== Source passage ==
# # # # # # #
Supreme Court Makes The Right Call: Puts Texas Social Media Law Back On Hold
from the but-the-lack-of-details-is-concerning dept
Exhale.
Just a little while ago, the Supreme Court put Texas’s ridiculous content moderation law back on hold. Specifically, it granted NetChoice and CCIA’s emergency application to put the law on hold, following the 5th Circuit’s decision to reinstate the law without any explanation (which came about in response to a district court’s lengthy explanation for why the law was unconstitutional.)
The Supreme Court’s ruling here… is a little strange. It was a 5-4 decision, but probably not the lineup you might expect. The ruling to grant the stay (i.e., to block the law from being enforced) was supported by Chief Justice Roberts, along with Justices Barrett, Breyer, Kavanaugh, and Sotomayor. That leaves the four who wished to have the law still in place as Justices Alito, Thomas, Gorsuch, and… Kagan?!
# # # # # # #
== Collected material ==
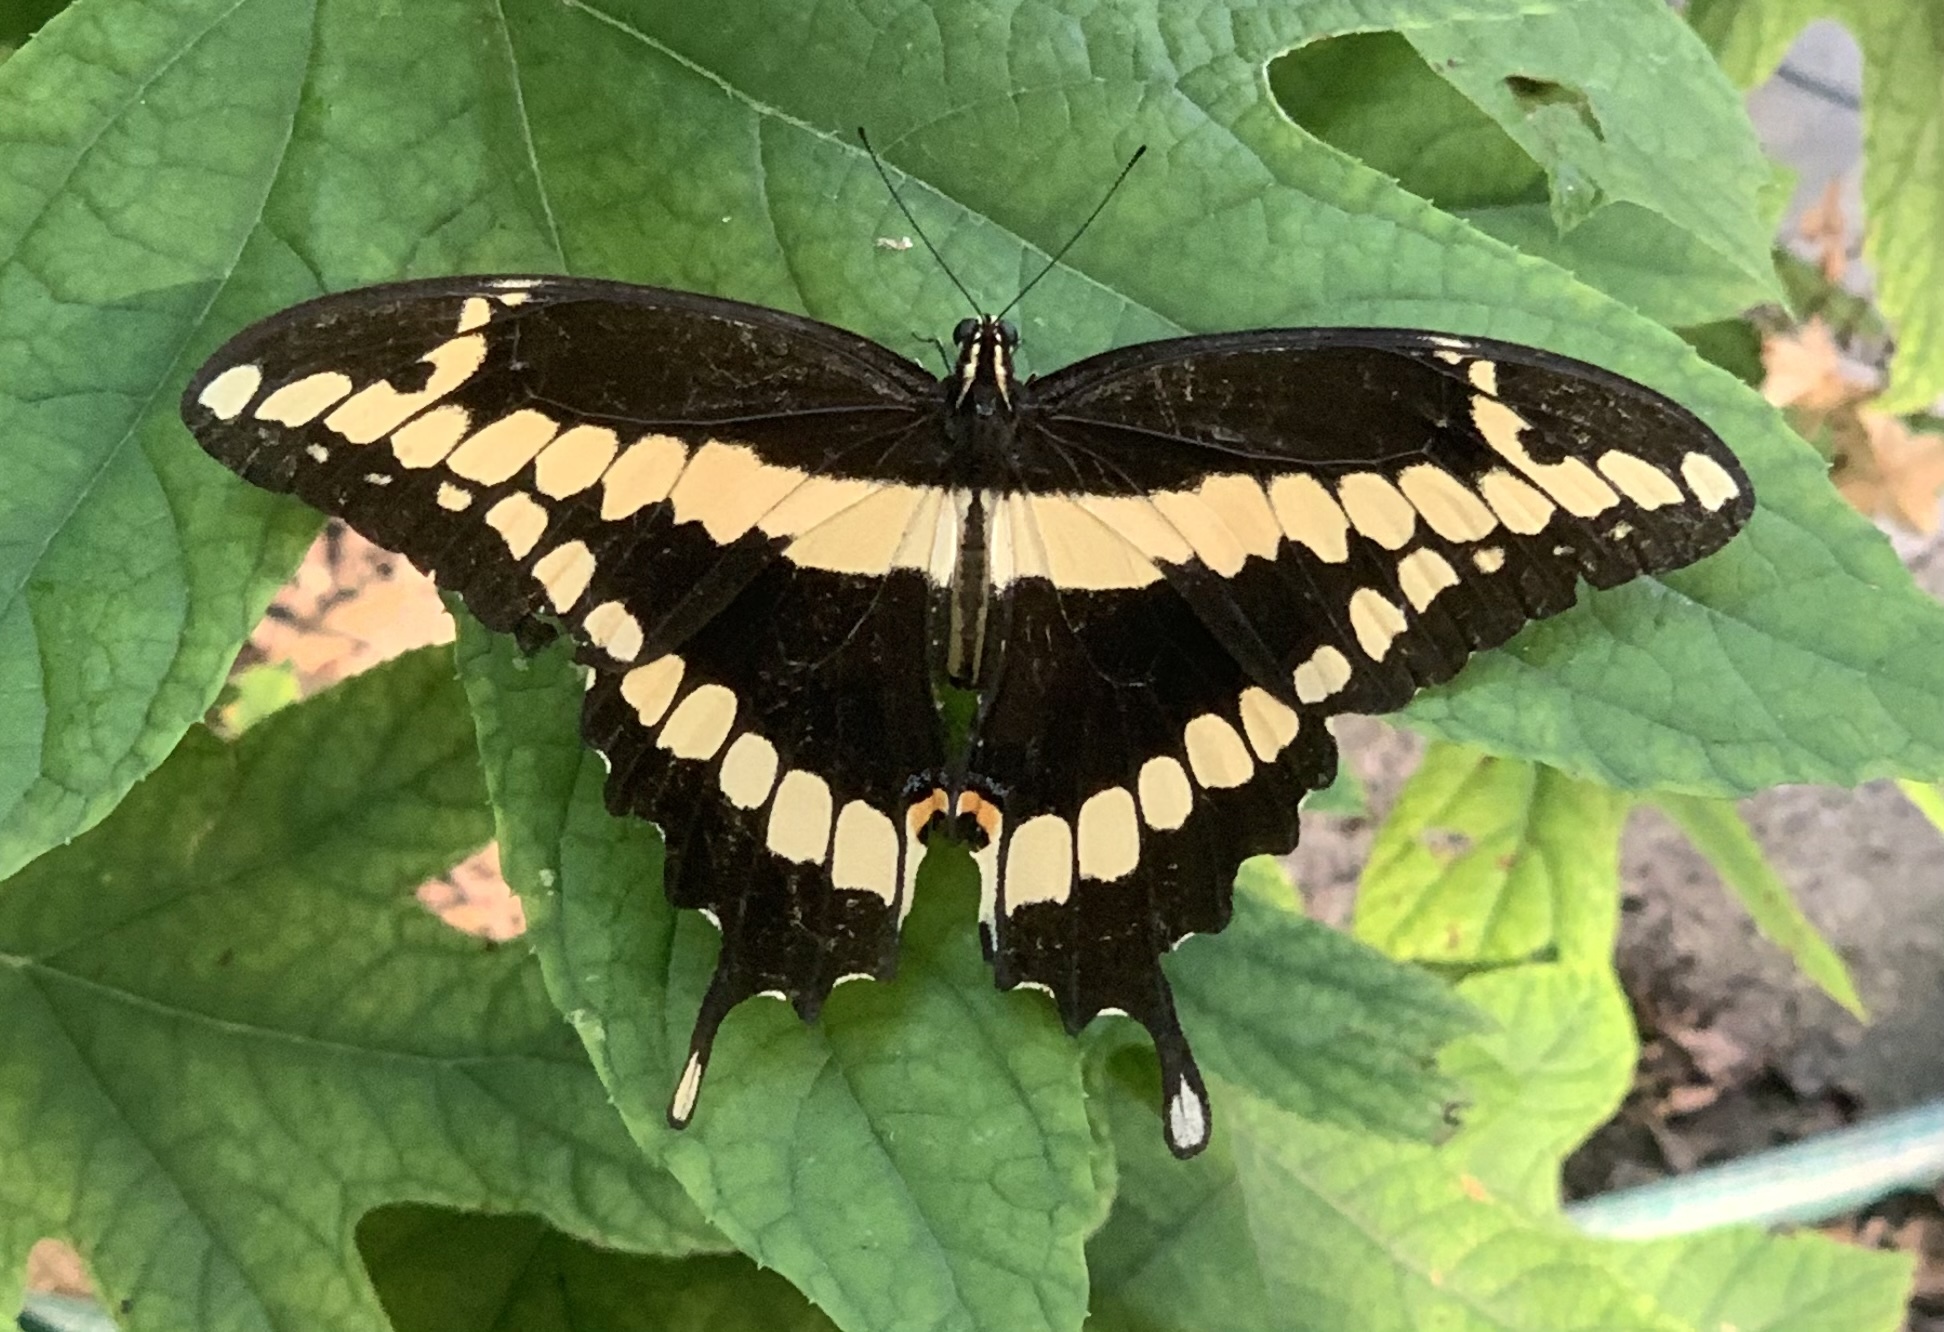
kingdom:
# # # # # # #
== Short task 1 ==
In the text on the Texas social media law, do these statements agree with it? (a) The Supreme Court's decision was 5-4. (b) Justice Kagan supported blocking the law. (c) The 5th Circuit explained at length why it reinstated the law. Answer yes or no for each and quote the deciding words.
== Short task 2 ==
Revise the part of the text on the Texas social media law that opens with the words containing "Just a little" and closes with "law was unconstitutional.)", putting "sweeping" in place of "ridiculous".

== Finished answer 1 ==
(a) Yes: "It was a 5-4 decision"
(b) No: "the four who wished to have the law still in place as Justices Alito, Thomas, Gorsuch, and… Kagan?!"
(c) No: "the 5th Circuit’s decision to reinstate the law without any explanation"

== Finished answer 2 ==
Just a little while ago, the Supreme Court put Texas’s sweeping content moderation law back on hold. Specifically, it granted NetChoice and CCIA’s emergency application to put the law on hold, following the 5th Circuit’s decision to reinstate the law without any explanation (which came about in response to a district court’s lengthy explanation for why the law was unconstitutional.)